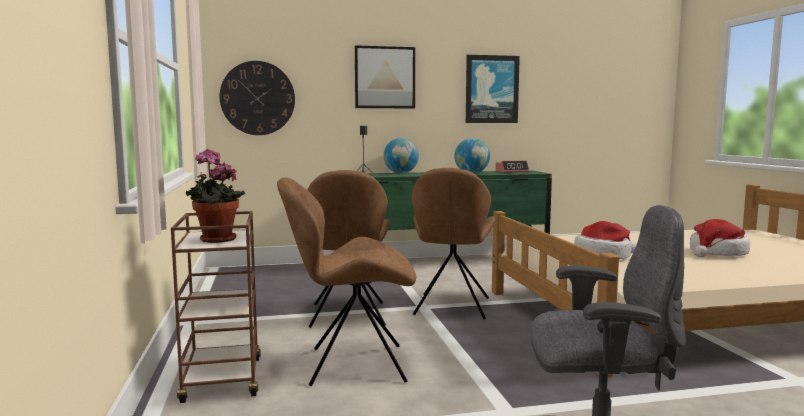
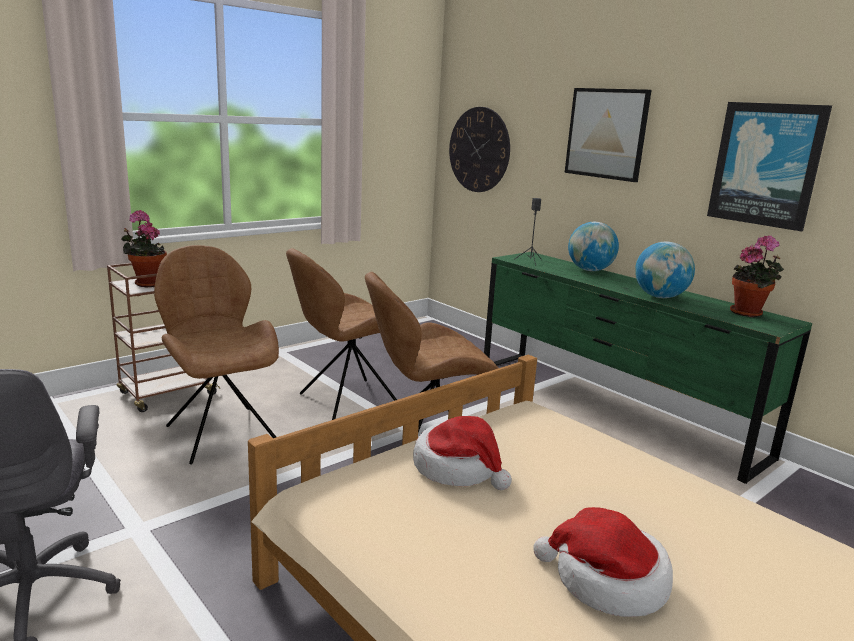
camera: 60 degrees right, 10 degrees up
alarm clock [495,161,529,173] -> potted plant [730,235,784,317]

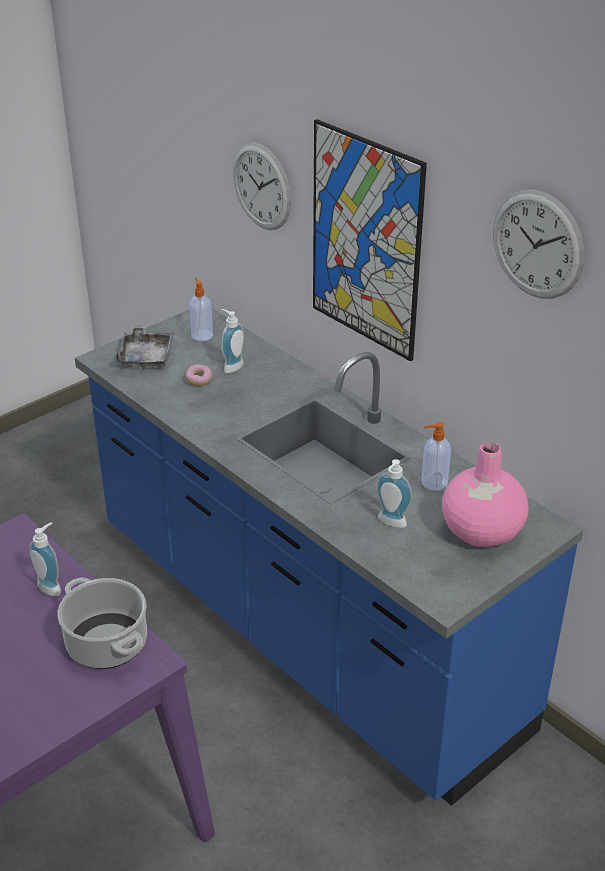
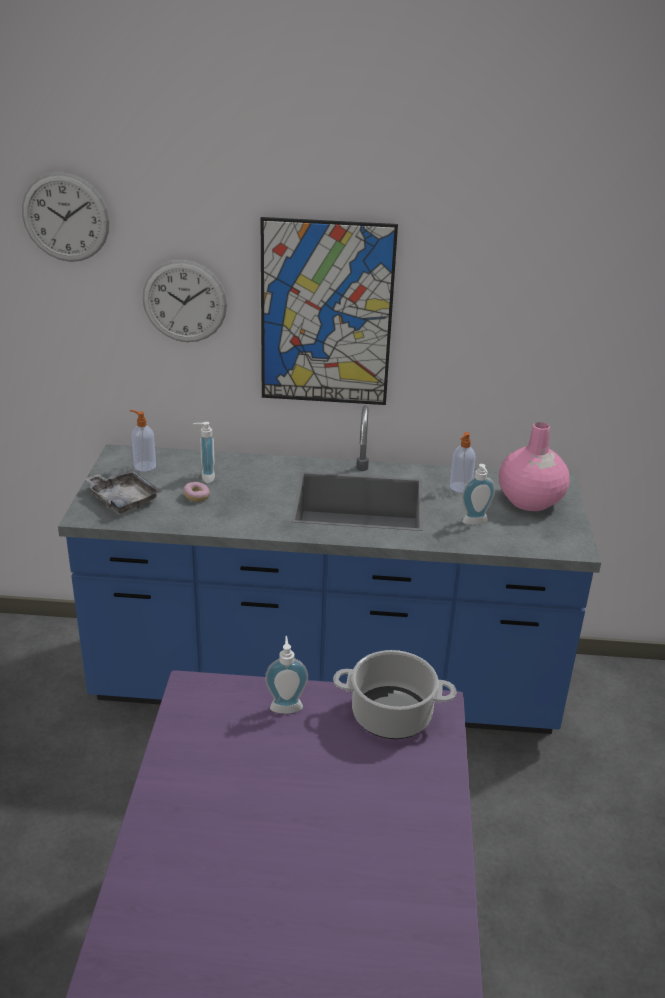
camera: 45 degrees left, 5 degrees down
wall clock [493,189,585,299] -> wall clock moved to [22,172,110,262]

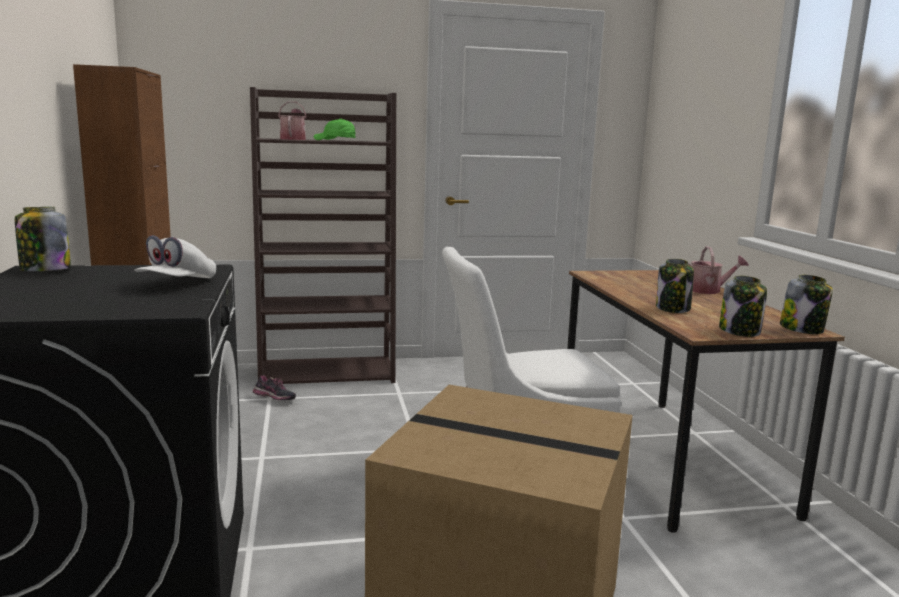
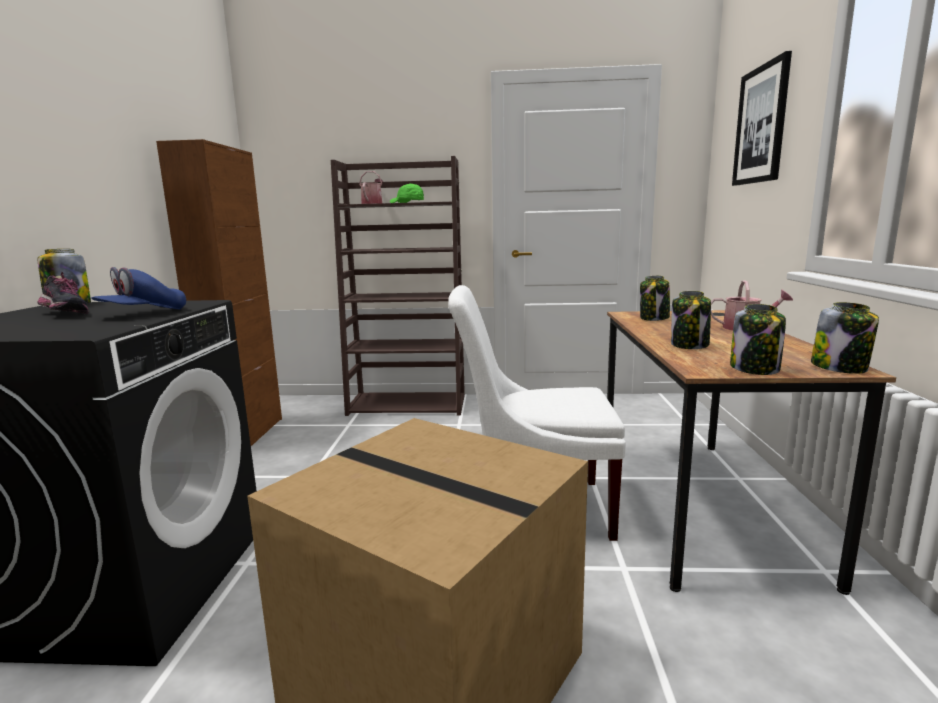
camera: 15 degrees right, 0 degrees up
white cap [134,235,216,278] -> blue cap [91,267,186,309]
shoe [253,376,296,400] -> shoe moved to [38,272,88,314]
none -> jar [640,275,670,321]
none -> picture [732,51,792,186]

******************************

[YOUR INSTRUCTIONS]
The line with "camera: 15 degrees right, 0 degrees up" marks where to start. Transcribe from there through the final line of the records, exactly and with nothing added.

[ANSWER BOX]
camera: 15 degrees right, 0 degrees up
white cap [134,235,216,278] -> blue cap [91,267,186,309]
shoe [253,376,296,400] -> shoe moved to [38,272,88,314]
none -> jar [640,275,670,321]
none -> picture [732,51,792,186]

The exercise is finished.